The authors experimented with 500 simulations per move, size 5, various constants P and Q for the progressive widening f(m) = Q⌊mP ⌋:Q, P Success rate against no prog.
Q6. what is the optimum value of the 'exploration' term?
In their implementation, with a uniform random player, the formula was empirically set to:explorationHoeffding = √ 0.25 log(2 + m)/n. (2)[1, 17] has shown the efficiency of using Bernstein’s bound instead of Hoeffding’s bound, in some settings.
Q7. What is the difference between the two lines?

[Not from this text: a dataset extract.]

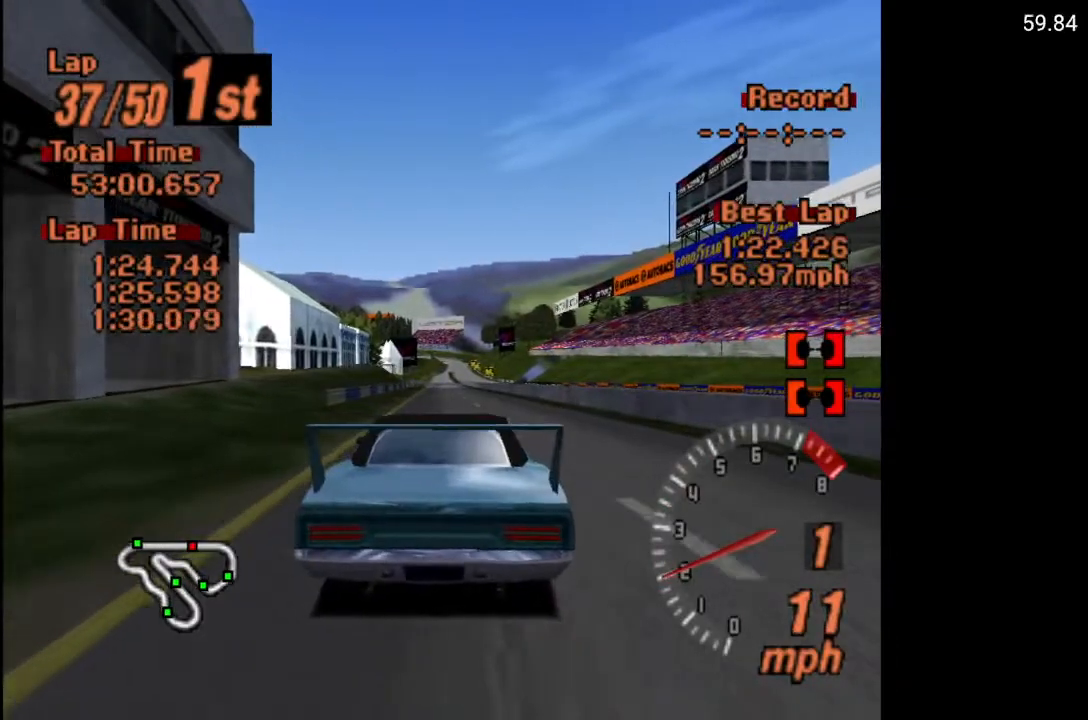
{"buttons": [], "left_stick": "up", "right_stick": "center", "events": [[17, "right_stick", "down"], [33, "left_stick", "up"], [250, "left_stick", "center"], [283, "right_stick", "up"], [300, "left_stick", "down"], [483, "left_stick", "up"], [500, "right_stick", "center"]]}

in the following lines, using a weaker exploration and a small value of R, the authors get better results. [16] points out that, with big simulation times, K = 0 was better, but an exploration bonus depending on patterns was used instead.
Q8. What are the main weaknesses of RAVE?
The main weaknesses of RAVE are:– tuning is required for each new number of simulations;– the results for large numbers of simulations are less impressive (yet significant).